The laptops were overpriced. The performance was poor. The procurement did not pass the smell test.
Yet here we are, watching a video of a man linked to that very procurement telling the nation he earned nothing—not a centavo, not a peso, not even the faintest shadow of personal benefit.
It is a convenient claim. But it is not a convincing one.
When a procurement nearly doubles the market price while halving the performance, someone benefits. Public money does not grow legs and walk off into the sunset.
It moves because someone moves it. It inflates because someone inflates it. It becomes profitable because someone profits.
What makes Co’s statement even more curious is the platform where the video resurfaced.
Tens of thousands of rallyists had gathered to protest corruption, calling for transparency and accountability.
They came with earnestness and conviction. Many traveled from far provinces. They brought placards, prayers, and deep frustration. But they did not come asking to hear Zaldy Co.
They did not rally to cleanse the reputations of the very figures whose names appear in controversies involving public funds.
They did not flock to Luneta to become unwitting co-signatories to one man’s televised absolution.
They came to demand truth — not narratives curated to rehabilitate political actors carrying heavy baggage.
And so, the question now hangs, quietly but firmly: Why was a video from a figure linked to an overpriced, underperforming laptop procurement included in a rally calling for transparency?
Of all the voices in the country — teachers, auditors, whistleblowers, engineers, communities affected by failed flood-control projects — why was Co’s voice the one projected to the crowd?
Why him? Why now? Why there?
His video could have stayed on social media, where the public could independently judge its tone, substance, and sincerity. Instead, it was elevated onto a stage meant for moral clarity.
A stage meant for genuine reform. A stage where truth is supposed to be louder than ambition.

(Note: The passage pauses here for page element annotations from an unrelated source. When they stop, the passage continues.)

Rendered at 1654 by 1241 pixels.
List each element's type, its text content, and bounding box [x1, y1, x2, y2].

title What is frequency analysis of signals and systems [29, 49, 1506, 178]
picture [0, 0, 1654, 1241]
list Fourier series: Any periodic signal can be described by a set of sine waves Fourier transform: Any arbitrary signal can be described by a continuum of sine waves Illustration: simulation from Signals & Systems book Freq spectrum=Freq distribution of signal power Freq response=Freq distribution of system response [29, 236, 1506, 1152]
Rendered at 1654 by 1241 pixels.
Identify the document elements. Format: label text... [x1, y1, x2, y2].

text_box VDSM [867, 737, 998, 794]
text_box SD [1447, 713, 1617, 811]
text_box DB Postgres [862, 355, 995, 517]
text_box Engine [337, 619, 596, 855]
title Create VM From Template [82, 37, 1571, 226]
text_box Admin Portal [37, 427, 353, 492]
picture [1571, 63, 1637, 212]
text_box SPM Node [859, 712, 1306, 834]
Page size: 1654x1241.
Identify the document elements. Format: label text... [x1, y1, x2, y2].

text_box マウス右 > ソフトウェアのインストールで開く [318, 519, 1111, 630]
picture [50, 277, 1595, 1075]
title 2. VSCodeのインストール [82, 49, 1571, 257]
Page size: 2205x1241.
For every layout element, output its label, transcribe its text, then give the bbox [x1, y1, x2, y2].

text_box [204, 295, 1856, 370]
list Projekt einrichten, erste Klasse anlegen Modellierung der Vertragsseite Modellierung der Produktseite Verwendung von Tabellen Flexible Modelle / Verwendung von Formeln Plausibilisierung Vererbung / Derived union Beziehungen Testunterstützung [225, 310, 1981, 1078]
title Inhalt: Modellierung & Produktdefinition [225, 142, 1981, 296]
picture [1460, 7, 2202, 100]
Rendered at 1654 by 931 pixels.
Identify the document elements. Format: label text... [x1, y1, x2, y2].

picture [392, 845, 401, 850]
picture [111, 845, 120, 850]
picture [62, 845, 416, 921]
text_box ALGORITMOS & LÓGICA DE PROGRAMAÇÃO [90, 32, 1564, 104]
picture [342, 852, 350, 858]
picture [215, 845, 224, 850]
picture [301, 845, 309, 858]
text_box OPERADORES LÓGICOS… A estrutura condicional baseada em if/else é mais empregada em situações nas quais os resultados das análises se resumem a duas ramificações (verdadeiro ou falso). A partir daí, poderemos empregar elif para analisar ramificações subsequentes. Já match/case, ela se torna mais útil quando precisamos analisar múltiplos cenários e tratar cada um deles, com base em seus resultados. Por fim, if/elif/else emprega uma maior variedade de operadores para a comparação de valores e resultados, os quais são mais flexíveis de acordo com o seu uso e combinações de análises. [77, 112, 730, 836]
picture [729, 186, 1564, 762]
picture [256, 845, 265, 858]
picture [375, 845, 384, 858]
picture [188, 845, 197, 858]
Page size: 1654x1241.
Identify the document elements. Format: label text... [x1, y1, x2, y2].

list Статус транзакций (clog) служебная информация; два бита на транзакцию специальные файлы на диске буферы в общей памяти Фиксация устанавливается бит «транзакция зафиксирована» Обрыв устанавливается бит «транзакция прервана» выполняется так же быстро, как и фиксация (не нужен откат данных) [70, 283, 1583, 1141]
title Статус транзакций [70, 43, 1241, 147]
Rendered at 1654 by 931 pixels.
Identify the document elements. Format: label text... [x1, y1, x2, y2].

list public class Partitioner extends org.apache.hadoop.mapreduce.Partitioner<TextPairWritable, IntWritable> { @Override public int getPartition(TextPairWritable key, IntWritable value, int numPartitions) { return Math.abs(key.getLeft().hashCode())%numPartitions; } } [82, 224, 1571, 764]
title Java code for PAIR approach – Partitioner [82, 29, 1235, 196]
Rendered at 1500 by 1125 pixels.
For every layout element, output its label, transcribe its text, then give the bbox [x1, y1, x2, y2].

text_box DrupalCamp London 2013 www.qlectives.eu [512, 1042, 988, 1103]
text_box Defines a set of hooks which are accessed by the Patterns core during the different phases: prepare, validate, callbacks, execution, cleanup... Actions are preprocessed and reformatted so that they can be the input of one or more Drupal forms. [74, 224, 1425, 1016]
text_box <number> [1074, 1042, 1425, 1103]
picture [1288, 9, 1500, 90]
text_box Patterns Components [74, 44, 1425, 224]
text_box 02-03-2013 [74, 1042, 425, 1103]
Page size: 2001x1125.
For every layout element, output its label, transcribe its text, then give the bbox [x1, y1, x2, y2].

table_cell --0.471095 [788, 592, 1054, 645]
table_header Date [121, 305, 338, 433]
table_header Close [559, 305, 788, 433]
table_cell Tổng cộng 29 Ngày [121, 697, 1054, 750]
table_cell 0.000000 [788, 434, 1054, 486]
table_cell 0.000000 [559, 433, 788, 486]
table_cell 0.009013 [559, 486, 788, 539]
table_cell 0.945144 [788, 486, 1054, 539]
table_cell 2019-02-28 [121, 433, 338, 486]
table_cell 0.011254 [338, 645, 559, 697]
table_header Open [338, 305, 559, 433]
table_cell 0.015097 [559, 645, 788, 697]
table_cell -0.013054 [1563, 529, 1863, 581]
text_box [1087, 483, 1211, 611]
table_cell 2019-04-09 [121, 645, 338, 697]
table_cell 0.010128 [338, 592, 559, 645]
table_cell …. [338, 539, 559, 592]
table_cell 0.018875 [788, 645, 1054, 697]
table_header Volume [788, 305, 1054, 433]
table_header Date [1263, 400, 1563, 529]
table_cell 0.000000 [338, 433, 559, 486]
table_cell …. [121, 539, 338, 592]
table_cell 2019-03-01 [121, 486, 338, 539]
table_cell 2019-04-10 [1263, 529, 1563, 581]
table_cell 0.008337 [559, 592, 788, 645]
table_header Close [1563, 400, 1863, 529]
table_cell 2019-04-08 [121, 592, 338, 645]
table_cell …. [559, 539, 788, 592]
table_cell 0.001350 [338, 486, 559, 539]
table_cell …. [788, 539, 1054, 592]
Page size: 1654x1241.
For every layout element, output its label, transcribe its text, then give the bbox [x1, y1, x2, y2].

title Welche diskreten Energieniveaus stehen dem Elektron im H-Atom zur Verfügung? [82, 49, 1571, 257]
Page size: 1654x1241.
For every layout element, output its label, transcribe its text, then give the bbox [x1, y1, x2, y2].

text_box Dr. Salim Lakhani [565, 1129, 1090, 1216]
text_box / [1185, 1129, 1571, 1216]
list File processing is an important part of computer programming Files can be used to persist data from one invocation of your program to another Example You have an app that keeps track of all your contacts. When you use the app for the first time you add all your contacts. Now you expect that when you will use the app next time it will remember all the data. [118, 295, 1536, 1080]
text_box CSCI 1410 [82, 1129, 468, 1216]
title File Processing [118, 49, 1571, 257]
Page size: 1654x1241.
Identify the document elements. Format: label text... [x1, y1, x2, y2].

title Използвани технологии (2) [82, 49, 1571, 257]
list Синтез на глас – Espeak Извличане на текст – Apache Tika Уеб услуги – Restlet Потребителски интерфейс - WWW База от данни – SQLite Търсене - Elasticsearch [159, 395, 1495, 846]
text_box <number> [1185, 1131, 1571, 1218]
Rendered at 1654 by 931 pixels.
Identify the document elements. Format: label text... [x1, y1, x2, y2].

This column does not condemn the rallyists — their anger is real, their cause legitimate. It simply points out the inconsistency of inserting Co’s message into a movement he has yet to answer to.
Transparency is not a word one claims. It is a standard one meets.
And for as long as the shadow of the DepEd laptop deal remains unexplained — for as long as the public is forced to swallow the contradiction between market value and procurement cost — Co’s pronouncements, regardless of venue, will be met with warranted skepticism.
The public is not naïve. It remembers numbers. It remembers performance. It remembers who benefited and who did not.
And until full accountability is served, the country has every right to question any public figure who stands before it and declares, with spotless confidence, that he “did not earn a single centavo.”
Because when the documents say one thing and the video says another, the Filipino people know which one tends to tell the truth.